Index shows more factory activity and greater confidence
ACTIVITY in SA’s manufacturing sector is improving and input costs are easing due to a firmer rand, but questions remain over how sustainable this will be.
Increased demand for domestically produced goods was one of the reasons the Barclays purchasing managers’ index (PMI) rose to a three-year high of 54.9 last month, from 50.5 in March.
The weak rand makes imports more expensive and encourages consumers to buy locally produced goods instead. “Some respondents noted that import substitution led to an improvement in domestic demand, while exports also rose,” Barclays said.
This was the second consecutive month that the index, compiled by the University of Stellenbosch’s Bureau for Economic Research, was above 50. A level above 50 indicates expansion in manufacturing sector activity. An improvement in manufacturing activity suggests that actual manufacturing output could increase, which would support economic growth.
The price index of the PMI declined, implying slower price increases and some relief for manufacturers. The decline in the price index captured how SA was benefiting from a recovery in the rand, although this trend of alleviating price pressures could be hindered by a rebound in commodity prices, Bidvest Bank head of treasury, Ion de Vleeschauwer, said.
Purchasing managers were notably more upbeat about shortterm prospects, with the index on expected business conditions in six months’ time rising 4.8 points to 55.9 last month.
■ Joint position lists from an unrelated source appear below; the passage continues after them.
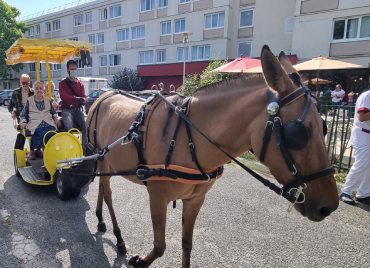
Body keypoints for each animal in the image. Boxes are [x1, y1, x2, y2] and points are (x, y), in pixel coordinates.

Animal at [86, 46, 338, 268]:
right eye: (299, 133)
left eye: (325, 127)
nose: (329, 206)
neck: (189, 138)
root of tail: (103, 95)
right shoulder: (157, 197)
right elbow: (160, 246)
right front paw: (140, 260)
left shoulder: (196, 200)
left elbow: (187, 244)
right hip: (101, 157)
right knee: (108, 195)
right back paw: (118, 237)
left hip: (107, 160)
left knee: (101, 188)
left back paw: (100, 219)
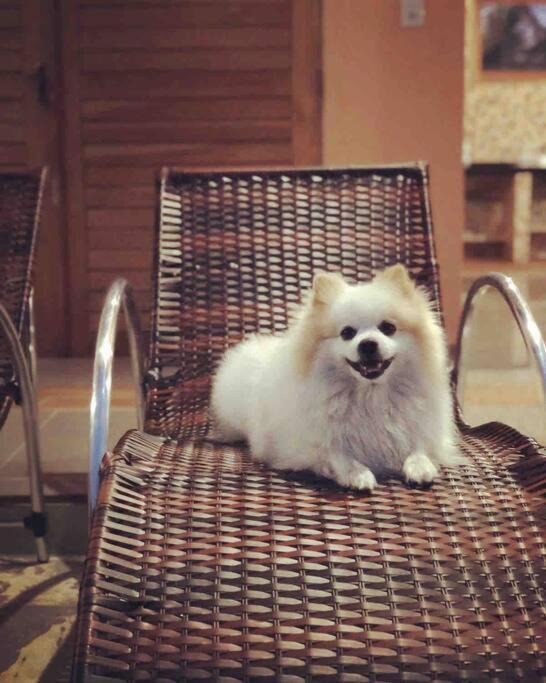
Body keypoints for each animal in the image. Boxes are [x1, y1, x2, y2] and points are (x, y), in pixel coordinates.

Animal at [210, 264, 456, 492]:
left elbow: (418, 445)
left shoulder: (420, 429)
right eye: (347, 333)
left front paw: (419, 465)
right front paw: (357, 474)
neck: (370, 395)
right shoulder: (298, 445)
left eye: (388, 328)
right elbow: (335, 453)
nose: (367, 344)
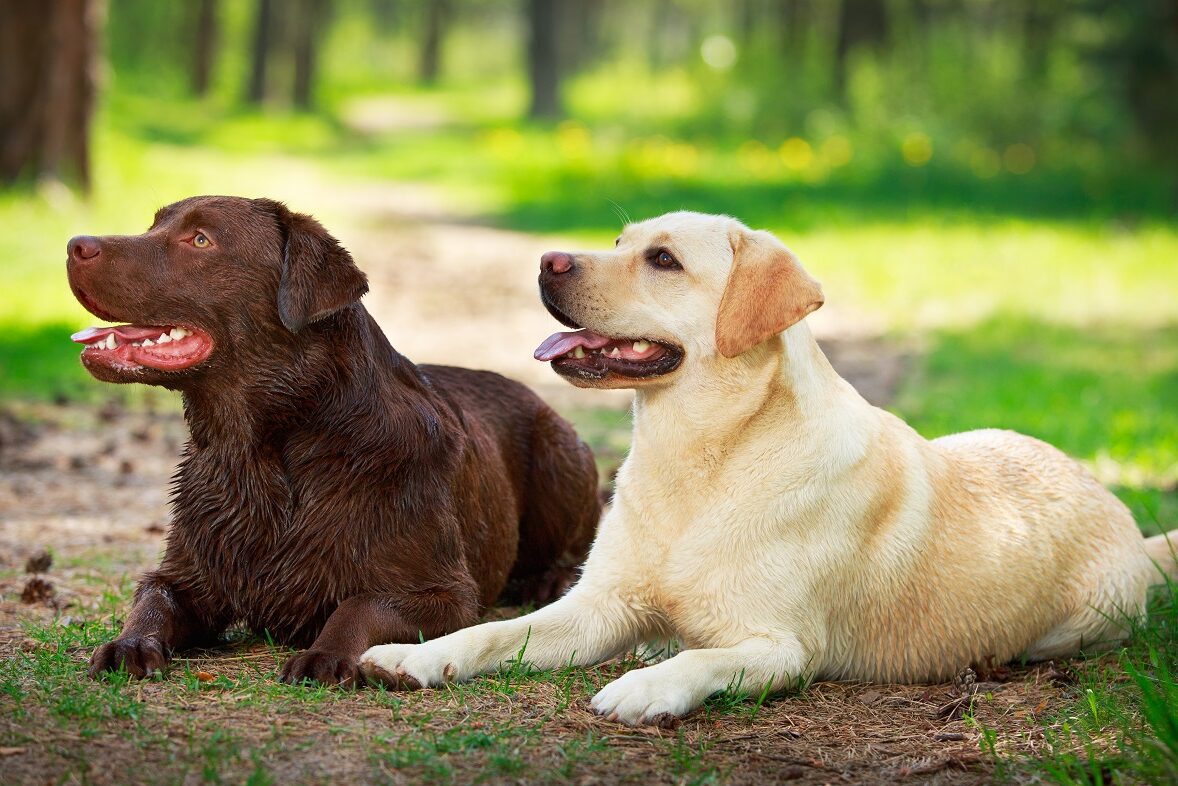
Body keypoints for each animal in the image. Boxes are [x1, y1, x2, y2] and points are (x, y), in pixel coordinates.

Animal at [66, 195, 598, 683]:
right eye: (153, 224)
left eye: (199, 240)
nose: (74, 245)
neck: (259, 451)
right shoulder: (189, 572)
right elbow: (153, 597)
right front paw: (129, 644)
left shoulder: (447, 594)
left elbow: (358, 605)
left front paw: (326, 654)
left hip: (561, 457)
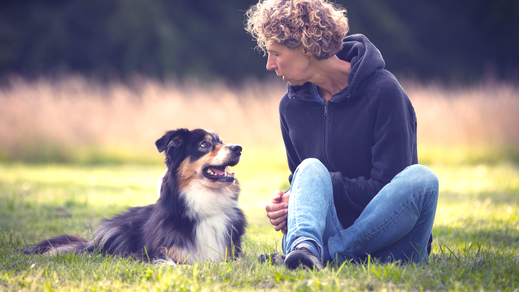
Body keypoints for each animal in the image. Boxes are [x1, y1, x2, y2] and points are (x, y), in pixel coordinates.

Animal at [20, 128, 248, 264]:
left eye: (221, 141)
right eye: (204, 145)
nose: (238, 148)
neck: (205, 201)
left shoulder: (233, 255)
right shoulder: (151, 255)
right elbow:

The sustained improvement and the broad-based nature of the uptick, with four out of the five major subcomponents improving, were encouraging signs that the sector might have reached a bottom and could continue to trend upwards in coming months, Barclays said.
“The fact that all five of the PMI’s major subcomponents are now above 50, the last time this happened was in August 2013, suggests a change of fortune,” Barclays said.
Capital Economics Africa Economist John Ashbourne cautioned that the latest index probably suggested a dissipation of the pessimism that built up late last year rather than signalling significantly improved conditions on the ground. It was too early to assume that output growth would accelerate significantly, he said.
The uptick in business activity also supported jobs, with the employment index rising for a second consecutive month. Although the index — at 50.4 — is above the key 50-point mark for the first time since April 2014, Barclays warned that this alone did not signal a turnaround in employment yet.